Que l’on considère la classe sociale subjective ou la catégorie socio-professionnelle telle que la définit l’INSEE, le premier tour de l’élection présidentielle creuse dans l’électorat des reliefs puissants.  Aussi, dans sa masse, le choix politique des Français n’est-il pas devenu un vote aérien, détaché de toutes contingences matérielles, suivant le souffle de la mode et du caprice individuel. Il n’est pas davantage celui d’un électeur-consommateur, dont l’apparition est pourtant annoncée depuis des décennies. Ou bien, si l’on tient à cette métaphore du consommateur, celui-ci a des choix très dépendants de son budget personnel.
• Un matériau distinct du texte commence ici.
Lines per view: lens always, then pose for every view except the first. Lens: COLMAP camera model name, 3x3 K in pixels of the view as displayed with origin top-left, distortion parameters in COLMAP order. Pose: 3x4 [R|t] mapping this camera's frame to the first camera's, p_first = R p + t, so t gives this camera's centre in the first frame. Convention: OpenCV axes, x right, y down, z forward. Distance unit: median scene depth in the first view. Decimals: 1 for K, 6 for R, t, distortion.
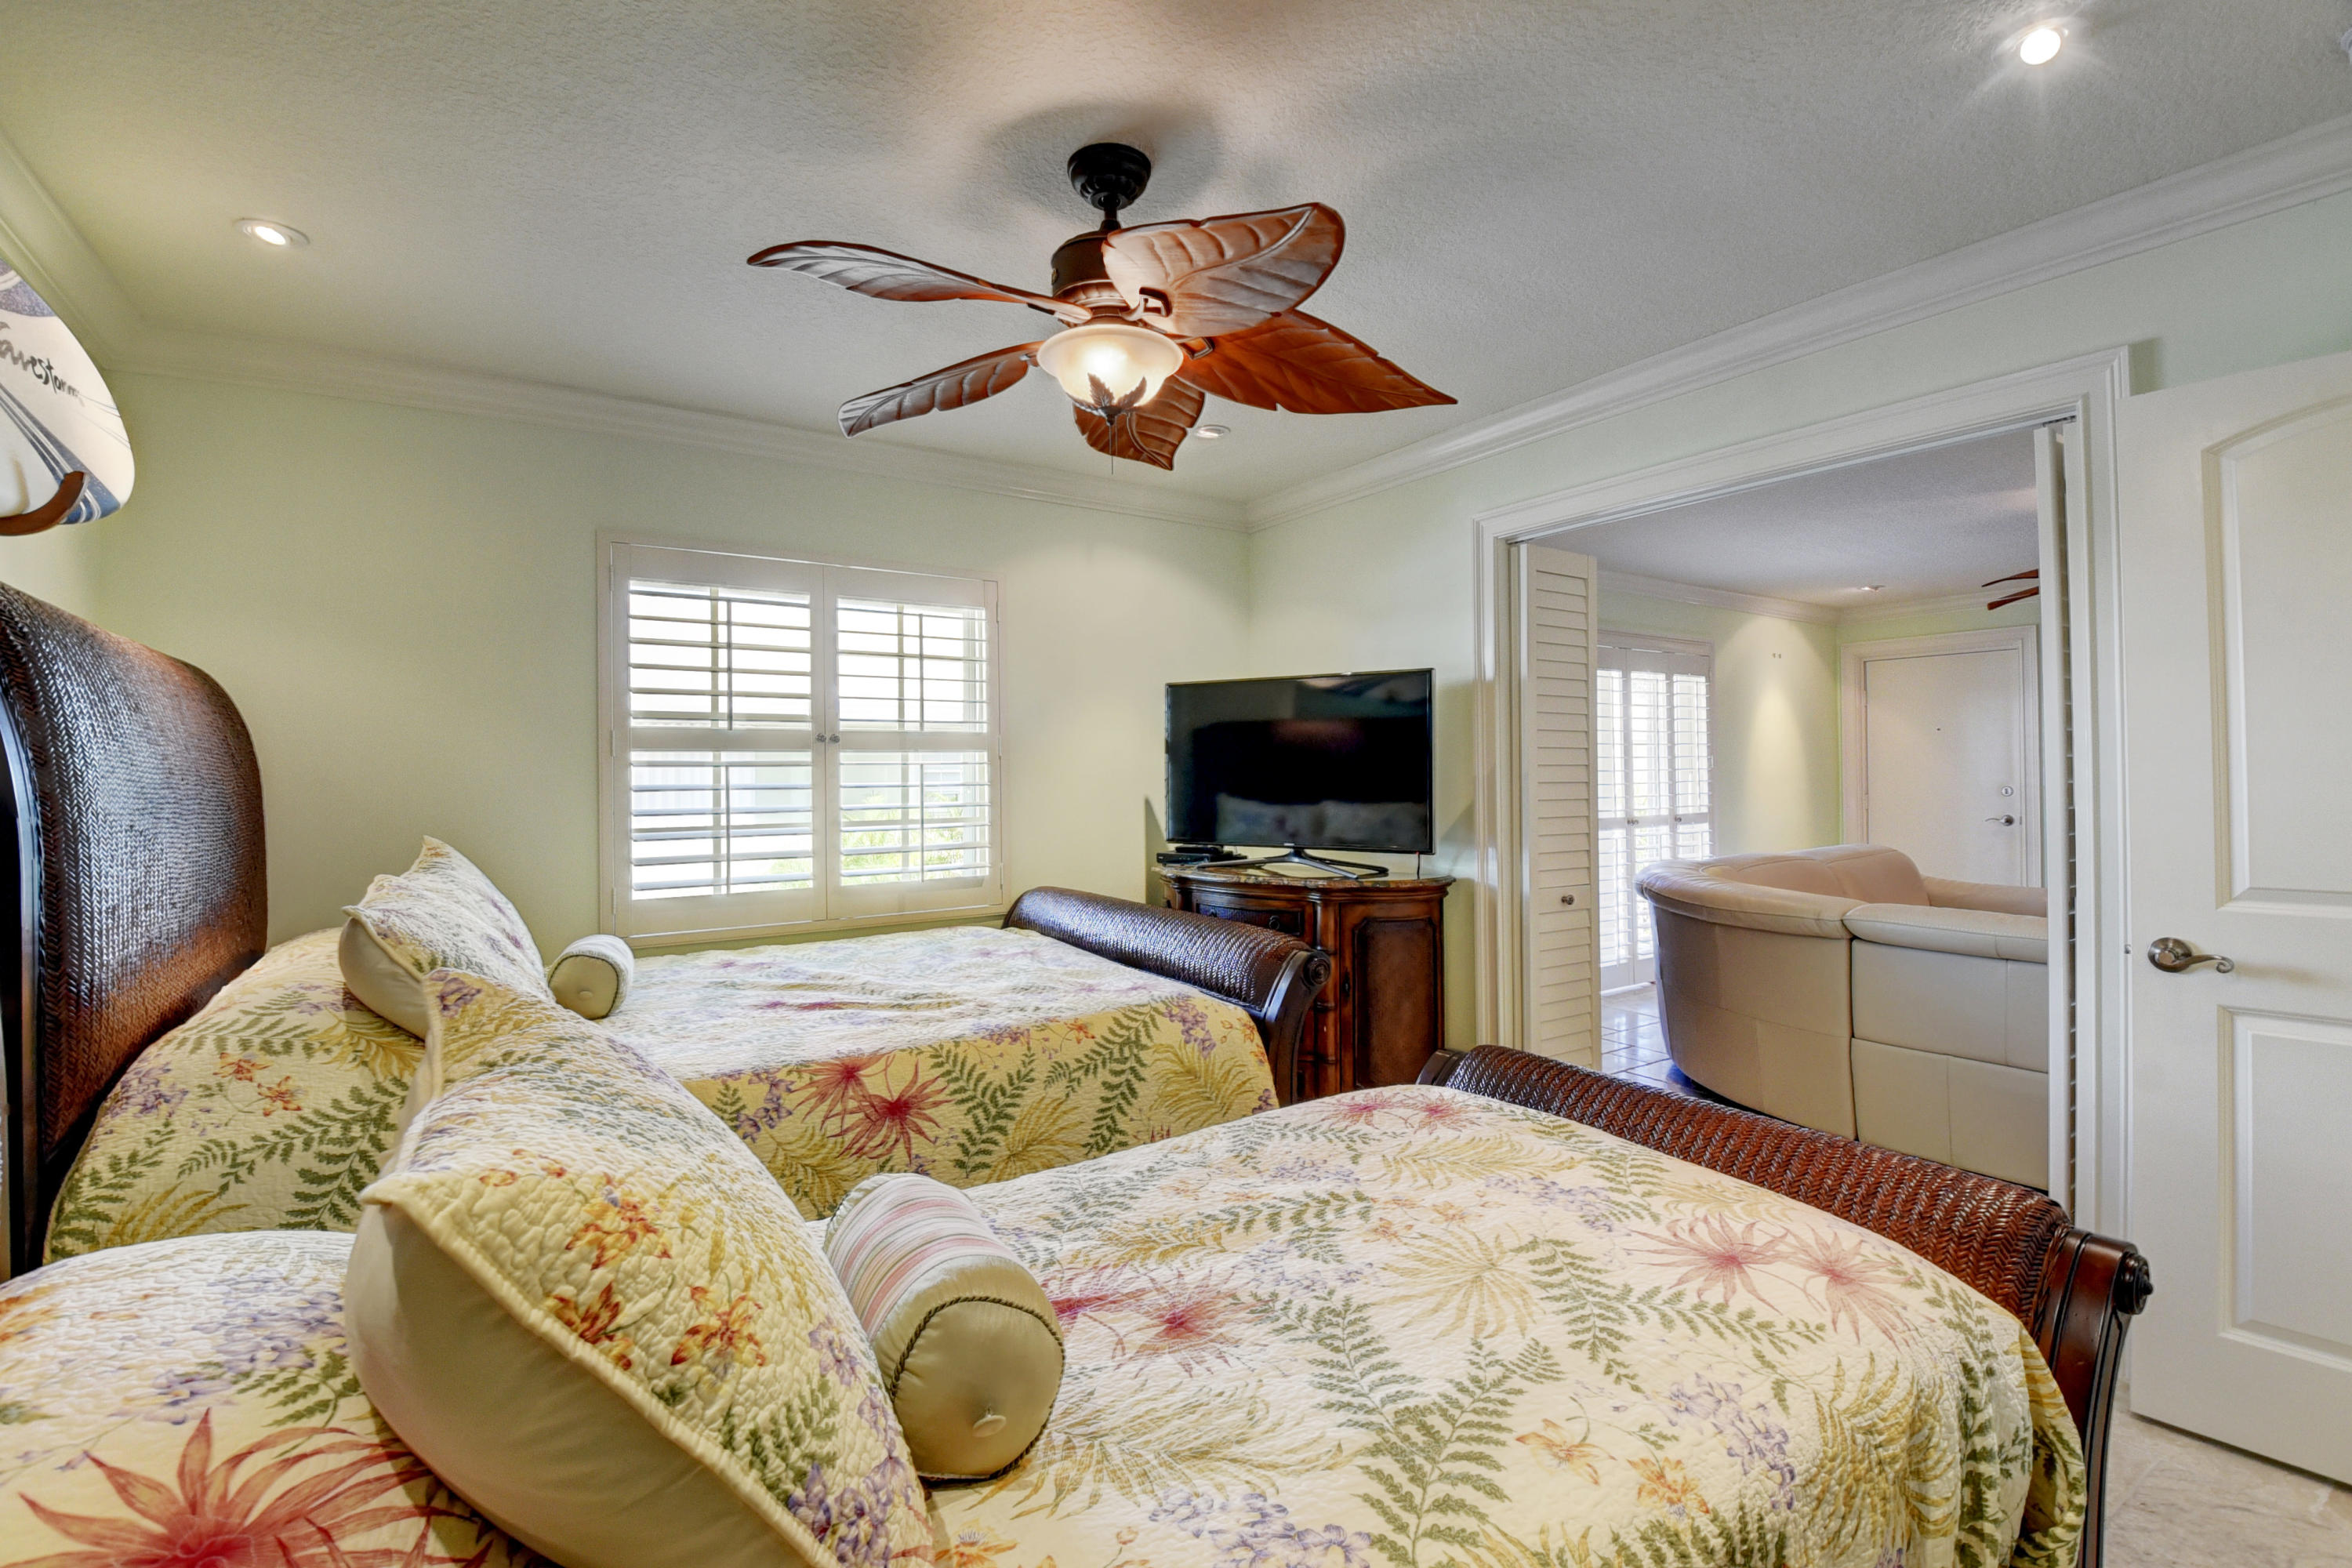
lens RADIAL K [[1033.6, 0, 1170.6], [0, 1033.6, 778.4], [0, 0, 1]] dist [0.003656, -0.014819]
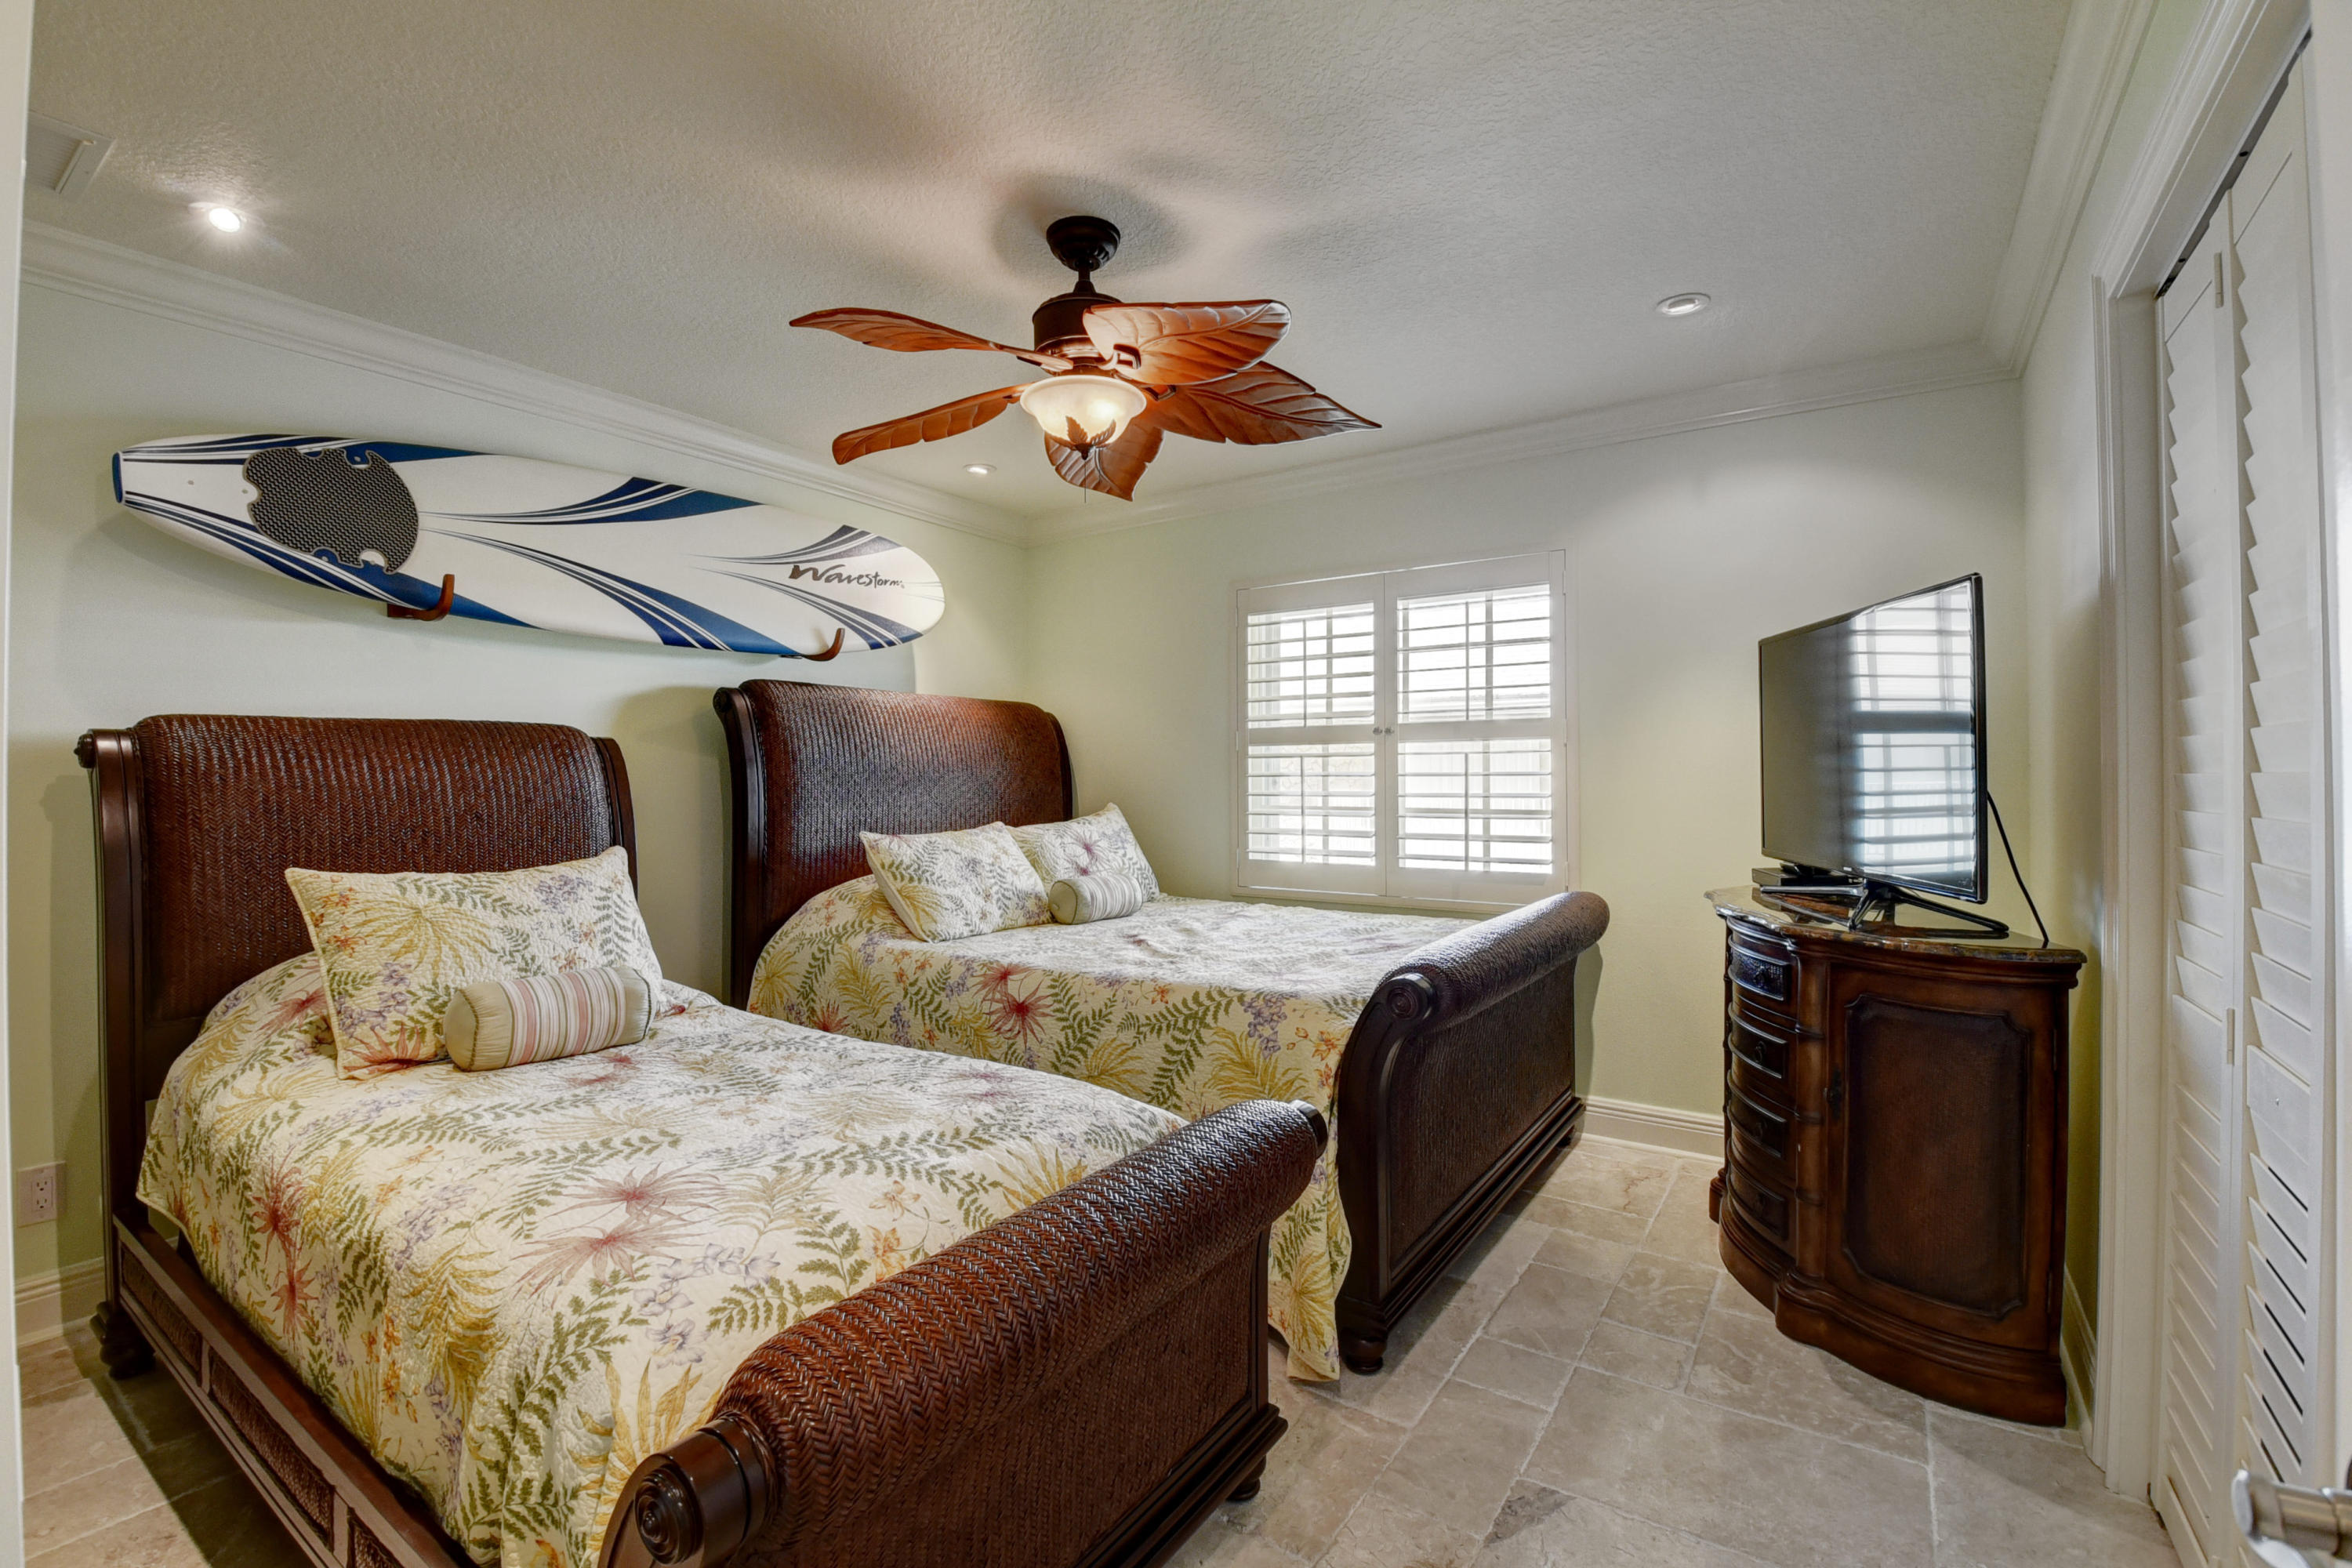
lens RADIAL K [[1033.6, 0, 1166.8], [0, 1033.6, 778.6], [0, 0, 1]] dist [0.003656, -0.014819]
pose [[0.385896, 0.014459, -0.922429, 0.941107], [-0.002423, 0.999890, 0.014659, -0.004955], [0.922539, -0.003422, 0.385888, 0.575184]]
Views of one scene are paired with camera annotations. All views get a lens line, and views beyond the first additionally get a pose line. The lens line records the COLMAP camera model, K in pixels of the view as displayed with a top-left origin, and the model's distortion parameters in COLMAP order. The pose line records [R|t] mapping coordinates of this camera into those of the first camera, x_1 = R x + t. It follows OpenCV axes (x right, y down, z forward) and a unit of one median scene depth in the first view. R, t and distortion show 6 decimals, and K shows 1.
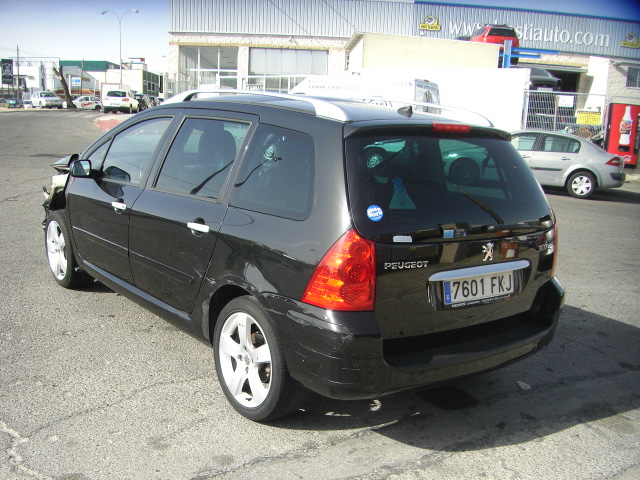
lens RADIAL K [[718.1, 0, 287.6], [0, 718.1, 339.9], [0, 0, 1]] dist [-0.160957, 0.048991]
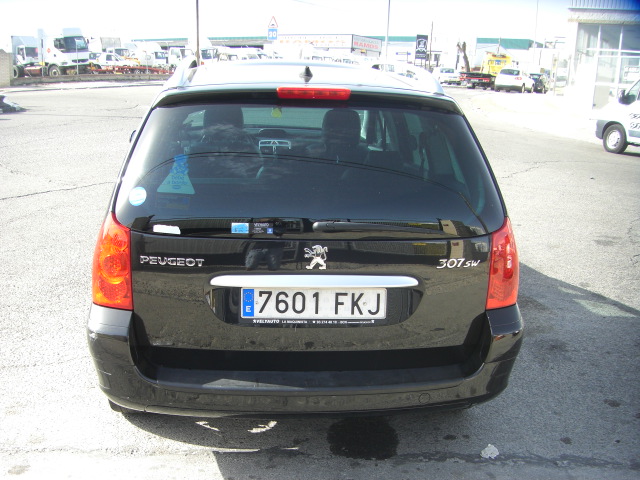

La modernité électorale doit être cherchée ailleurs. La gauche et la droite sont de vieux massifs électoraux érodés par des décennies de pouvoir national ou local, au point que s’estompaient les saillances du vote anciennement liées au conflit du travail et du capital. Cette tendance est aujourd’hui inversée parle surgissement successif du vote pour Marine Le Pen et pour Emmanuel Macron, qui ensemble mobilisent plus de la moitié des intentions de vote de premier tour. En centrant leur projet sur deux visions antagonistes du rapport à la mondialisation, ils interpellent les électeurs sur leurs ressources pour s’y confronter. Ils proposent tous deux une offre idéologique nouvelle, également radicale, qui brise les compromis de la gauche comme de la droite autour du libéralisme économique et culturel. Ce faisant, ils réactivent le vote de classe. La seule surprise tient à ce que celui-ci, aujourd’hui, ressemble beaucoup à l’ancien.